“Io sono sempre grande”, dice Norma Desmond, ex diva del muto, in “Viale del tramonto” di Wilder, “è il cinema che è diventato piccolo”. Ed era il 1950! Senza voler cadere nel conservatorismo moralistico che è diventato il cavallo di battaglia degli ignoranti (quando leggi certe “recensioni” sul web ti cascano i denti), credo sia innegabile che il cinema di oggi è più piccolo di quello, diciamo, di soli trent'anni fa. Ce lo ricordano in particolare i remake – come “Conan the Barbarian” di Marcus Nispel.
Ora, quest'esordio sembrerebbe preludere a una stroncatura in piena regola. Invece no: “Conan the Barbarian” si lascia vedere. La prima parte non è priva di vigore (mentre la seconda è l'usual fare del fantasy avventuroso). Però senza dubbio non c'è ombra della grandezza del capolavoro di John Milius del 1982, né della sua sterminata fantasia cinematografica. Che non era vero citazionismo (Milius detestava il milieu degli studenti di cinema), bensì un incrocio di amore, gusto della forza intrinseca dell'immagine e tecnica artigianale di appropriazione: se Ejzenštejn ha reso un attacco di cavalieri in modo superlativo, perché non riadoperarlo?
Ecco, i cavalieri all'attacco vengono giusto in taglio: nella scena analoga del nuovo “Conan” manca del tutto l'aspetto ejzenštejniano; c'è solo il facile gusto della moltiplicazione in CGI. Il film ha comunque una discreta spettacolarità d'inquadratura, un certo ritmo, e se non altro non è edulcorato. E' molto apprezzabile la sua franca crudeltà. Se un nemico al galoppo viene sbalzato contro un masso, ci lascia una macchia di sangue grande quanto la sua schiena. Conan ragazzino finisce i selvaggi feriti e porta le loro teste al villaggio come trofeo. Adulto, quando interroga l'uomo al quale molti anni prima ha tagliato il naso, non si perita di ficcargli le dita dentro la mutilazione (Conan evidentemente non è schizzinoso) per incoraggiarlo a parlare.

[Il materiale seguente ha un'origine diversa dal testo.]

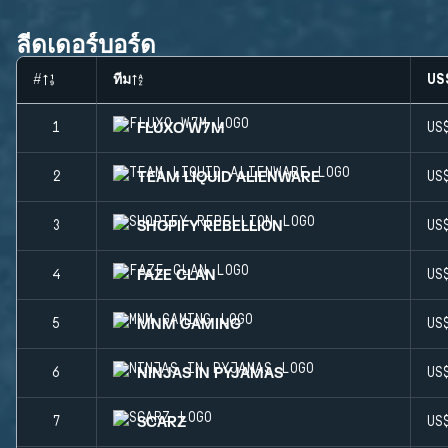
ลีดเดอร์บอร์ด
#
ทีม
US
FLUXO W7M
1
US
TEAM LIQUID ALIENWARE
2
US
SHOPIFY REBELLION
3
US
FAZE CLAN
4
US
MNM GAMING
5
US
NINJAS IN PYJAMAS
6
US
SCARZ
7
US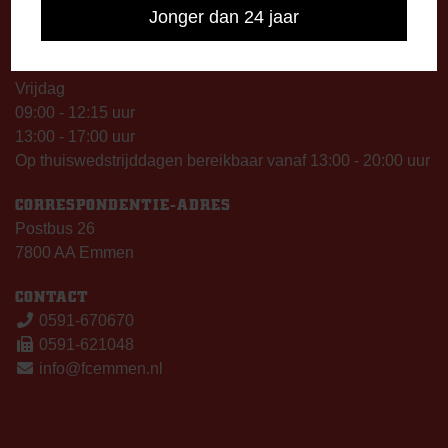
Jonger dan 24 jaar
13:00 - 17:00 uur
Woensdag
13:00 - 17:00 uur
Vrijdag
09:00 - 12:15 uur
13:00 - 17:00 uur
Op thuiswedstrijddagen bereikbaar vanaf 13:00 - 20:00 uur
CORRESPONDENTIE-ADRES
Postbus 26
7800 AA Emmen
CONTACT
0591-670670
0591-621048
info@fcemmen.nl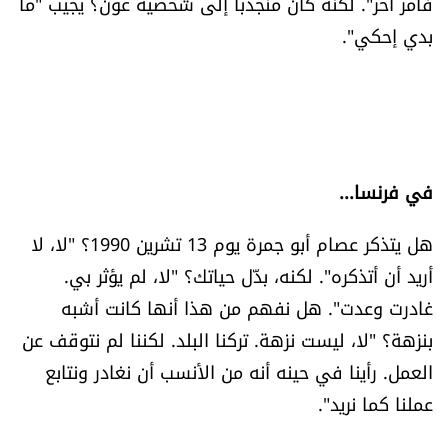
فأمر آخر". لكنه كان منجذباً إلى شخصية عون؟ يجيب "ما
بدي إحكي".
في فرنسا...
هل يتذكر عصام أبو جمرة يوم 13 تشرين 1990؟ "لا، لا
أريد أن أتذكره". لكنه، بدّل حياتك؟ "لا، لم يؤثر بي.
غادرت وعدت". هل نفهم من هذا أنها كانت أشبه
بنزهة؟ "لا، ليست نزهة. تركنا البلد. لكننا لم نتوقف عن
العمل. رأينا في حينه أنه من الأنسب أن نغادر ونتابع
عملنا كما نريد".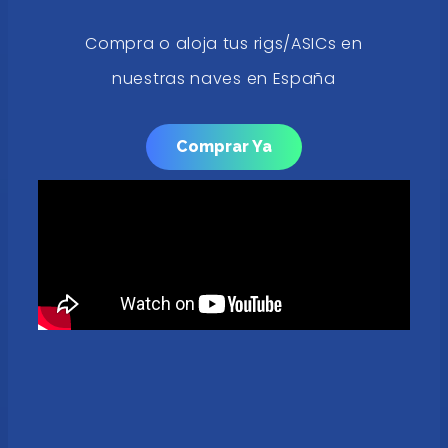
Compra o aloja tus rigs/ASICs en
nuestras naves en España
Comprar Ya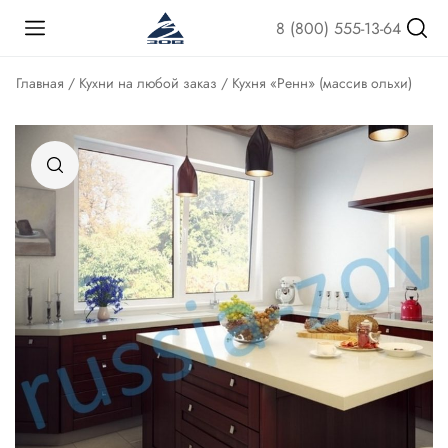
8 (800) 555-13-64
Главная
/
Кухни на любой заказ
/ Кухня «Ренн» (массив ольхи)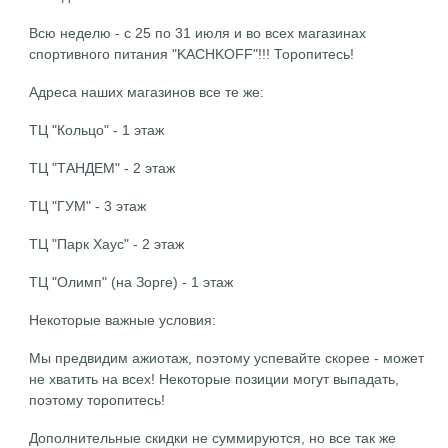
Всю неделю - с 25 по 31 июля и во всех магазинах
спортивного питания "KACHKOFF"!!! Торопитесь!
Адреса наших магазинов все те же:
ТЦ "Кольцо" - 1 этаж
ТЦ "ТАНДЕМ" - 2 этаж
ТЦ "ГУМ" - 3 этаж
ТЦ "Парк Хаус" - 2 этаж
ТЦ "Олимп" (на Зорге) - 1 этаж
Некоторые важные условия:
Мы предвидим ажиотаж, поэтому успевайте скорее - может
не хватить на всех! Некоторые позиции могут выпадать,
поэтому торопитесь!
Дополнительные скидки не суммируются, но все так же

Il suo imbroglio, poi, circa la promessa al senzanaso di risparmiargli la vita denota un certo barbarico sense of humour – al pari del “Buon viaggio!” rivolto a un altro cialtrone prima di farlo volare con una catapulta.

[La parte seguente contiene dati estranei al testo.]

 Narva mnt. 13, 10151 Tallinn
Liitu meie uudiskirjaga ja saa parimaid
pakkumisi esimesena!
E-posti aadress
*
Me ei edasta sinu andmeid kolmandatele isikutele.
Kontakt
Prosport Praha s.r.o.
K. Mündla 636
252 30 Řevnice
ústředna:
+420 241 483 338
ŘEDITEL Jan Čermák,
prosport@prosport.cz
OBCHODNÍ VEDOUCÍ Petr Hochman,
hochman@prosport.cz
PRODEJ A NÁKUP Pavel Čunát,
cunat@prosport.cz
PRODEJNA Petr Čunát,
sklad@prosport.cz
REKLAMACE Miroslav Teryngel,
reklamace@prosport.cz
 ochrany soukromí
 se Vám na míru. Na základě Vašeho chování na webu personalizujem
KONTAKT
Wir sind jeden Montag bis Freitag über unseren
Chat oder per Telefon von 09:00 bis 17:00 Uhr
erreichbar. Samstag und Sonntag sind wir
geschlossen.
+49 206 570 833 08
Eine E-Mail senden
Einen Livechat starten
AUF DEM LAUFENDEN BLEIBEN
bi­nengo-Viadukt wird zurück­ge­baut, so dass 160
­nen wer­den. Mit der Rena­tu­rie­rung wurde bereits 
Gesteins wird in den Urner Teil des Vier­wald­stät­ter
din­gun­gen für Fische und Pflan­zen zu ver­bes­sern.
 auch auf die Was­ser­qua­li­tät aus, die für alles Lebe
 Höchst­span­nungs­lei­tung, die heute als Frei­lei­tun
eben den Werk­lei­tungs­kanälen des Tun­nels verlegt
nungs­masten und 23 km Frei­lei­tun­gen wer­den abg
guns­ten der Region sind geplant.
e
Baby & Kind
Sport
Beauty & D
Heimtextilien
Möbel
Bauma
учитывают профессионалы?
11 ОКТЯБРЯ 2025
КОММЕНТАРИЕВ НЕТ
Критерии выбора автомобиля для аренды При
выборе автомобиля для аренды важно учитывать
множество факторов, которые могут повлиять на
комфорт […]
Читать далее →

Mentre la caratterizzazione dei nemici è solo funzionale, la strega interpretata con gusto da Rose McGowan è una discreta figura. Alquanto deludente è lo scontro finale: il film ha bruciato le migliori cartucce prima, e l'idea della grande ruota che si rivolge su se stessa è meno efficace di quanto potesse parere sulla carta. Il peggior difetto del film è il montaggio incapace di Ken Blackwell, che già aveva fatto quel che poteva per rovinare “I mercenari”. Qui, peggio ancora, l'azione è spesso confusa (vedi per esempio il combattimento contro i tentacoli che escono dall'acqua) senza neppure attingere minimamente quell'effetto da videoclip che vorrebbe.

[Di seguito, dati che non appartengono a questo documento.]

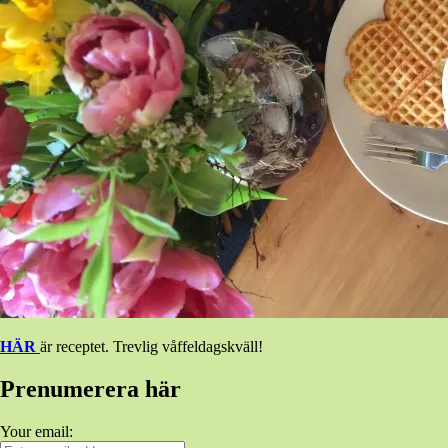
HÄR
är receptet. Trevlig våffeldagskväll!
Prenumerera här
Your email: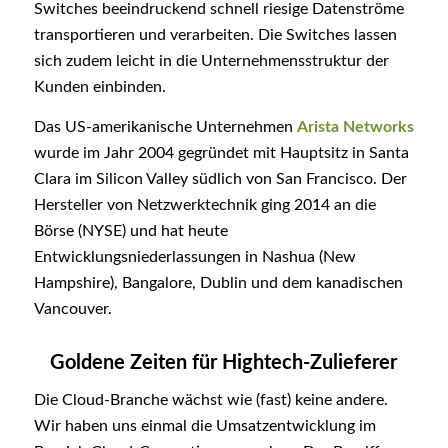
Switches beeindruckend schnell riesige Datenströme
transportieren und verarbeiten. Die Switches lassen
sich zudem leicht in die Unternehmensstruktur der
Kunden einbinden.
Das US-amerikanische Unternehmen
Arista Networks
wurde im Jahr 2004 gegründet mit Hauptsitz in Santa
Clara im Silicon Valley südlich von San Francisco. Der
Hersteller von Netzwerktechnik ging 2014 an die
Börse (NYSE) und hat heute
Entwicklungsniederlassungen in Nashua (New
Hampshire), Bangalore, Dublin und dem kanadischen
Vancouver.
Goldene Zeiten für Hightech-Zulieferer
Die Cloud-Branche wächst wie (fast) keine andere.
Wir haben uns einmal die Umsatzentwicklung im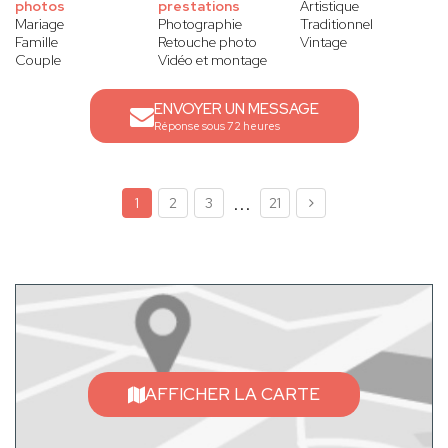
photos
prestations
Artistique
Mariage
Photographie
Traditionnel
Famille
Retouche photo
Vintage
Couple
Vidéo et montage
ENVOYER UN MESSAGE
Réponse sous 72 heures
...
1
2
3
21
AFFICHER LA CARTE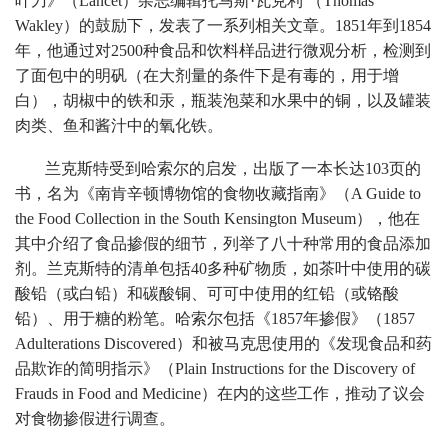
叶刀》（Lancet）杂志编辑托马斯·瓦克利 （Thomas
Wakley）的鼓励下，发表了一系列相关文章。1851年到1854
年，他通过对2500种食品和饮料样品进行微观分析，检测到
了面包中的明矾（在大剂量的条件下是有毒的，用于增
白），胡椒中的铁和汞，瓶装泡菜和水果中的铜，以及罐装
肉类、鱼和酱汁中的氧化铁。
兰克斯特受到哈索尔的启发，出版了一本长达103页的
书，名为《南肯辛顿博物馆的食物收藏指南》（A Guide to
the Food Collection in the South Kensington Museum），他在
其中介绍了食品掺假的细节，列举了八十种常用的食品添加
剂。兰克斯特的清单包括40多种矿物质，如茶叶中使用的碳
酸铅（或白铅）和碳酸铜、可可中使用的红铅（或铬酸
铅）、用于糖的粉笔。哈索尔包括《1857年掺假》（1857
Adulterations Discovered）和被马克思使用的《发现食品和药
品欺诈的简明指示》（Plain Instructions for the Discovery of
Frauds in Food and Medicine）在内的这些工作，推动了议会
对食物掺假进行调查。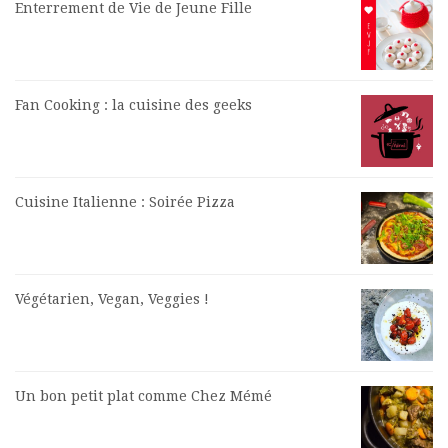
Enterrement de Vie de Jeune Fille
Fan Cooking : la cuisine des geeks
Cuisine Italienne : Soirée Pizza
Végétarien, Vegan, Veggies !
Un bon petit plat comme Chez Mémé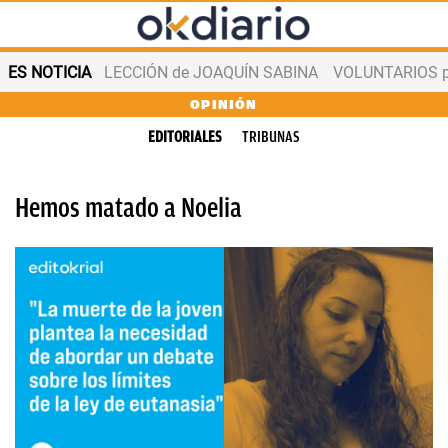
ES NOTICIA
LECCIÓN de JOAQUÍN SABINA
VOLUNTARIOS par
OPINIÓN
EDITORIALES
TRIBUNAS
Hemos matado a Noelia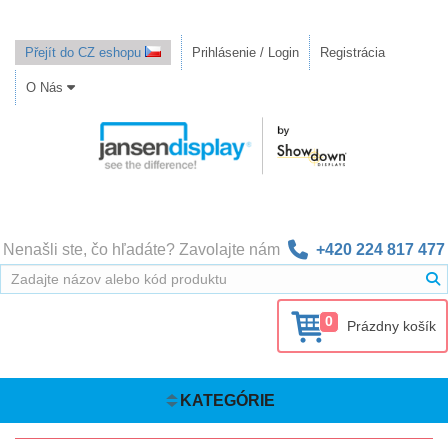
Přejít do CZ eshopu
Prihlásenie / Login
Registrácia
O Nás
Nenašli ste, čo hľadáte? Zavolajte nám
+420 224 817 477
0
Prázdny košík
KATEGÓRIE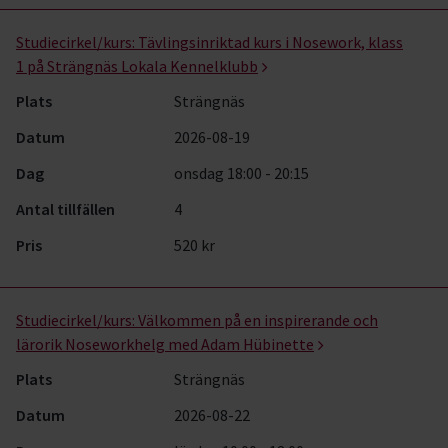
Studiecirkel/kurs:
Tävlingsinriktad kurs i Nosework, klass
1 på Strängnäs Lokala Kennelklubb
Plats
Strängnäs
Datum
2026-08-19
Dag
onsdag 18:00 - 20:15
Antal tillfällen
4
Pris
520 kr
Studiecirkel/kurs:
Välkommen på en inspirerande och
lärorik Noseworkhelg med Adam Hübinette
Plats
Strängnäs
Datum
2026-08-22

Jason Momoa è un ex modello hawaiano, apparso anche in “Baywatch”. Mentre Arnold Schwarzenegger, ben guidato da Milius, aveva trasformato la sua fissità in solennità eroica, Momoa prova a recitare. Certo, non esce dalla categoria del belloccio palestrato, ma bisogna ammettere che avrebbe potuto anche esser peggio (ombra di Kirk Morris!). Se il protagonista non è certo il Conan di Milius, tanto meno è quello di Robert E. Howard; ne permane qualche traccia qua e là. Dibattito con la ragazza se nelle azioni umane vi sia uno scopo deciso dagli dei o solo caos: “Non lo so e non me ne importa. Io vivo, amo, uccido – e sono contento”; e questo è howardiano. Anche il machismo di Conan (“Sta zitta e fa quello che ti dico”) è riposante, nell'era del politically correct. “Nessuno deve vivere in catene!”, intona Conan prima di attaccare i mercanti di schiavi – e libera una banda di bellezze a seno nudo che poi giustamente si porta dietro. Vedete: la virtù trova in se stessa la propria ricompensa.
Insomma, “Conan the Barbarian” non è il peggior film della stagione. Se poi uno riuscisse a dimenticare Milius... no, no, cancella. Il cinema è diventato più piccolo.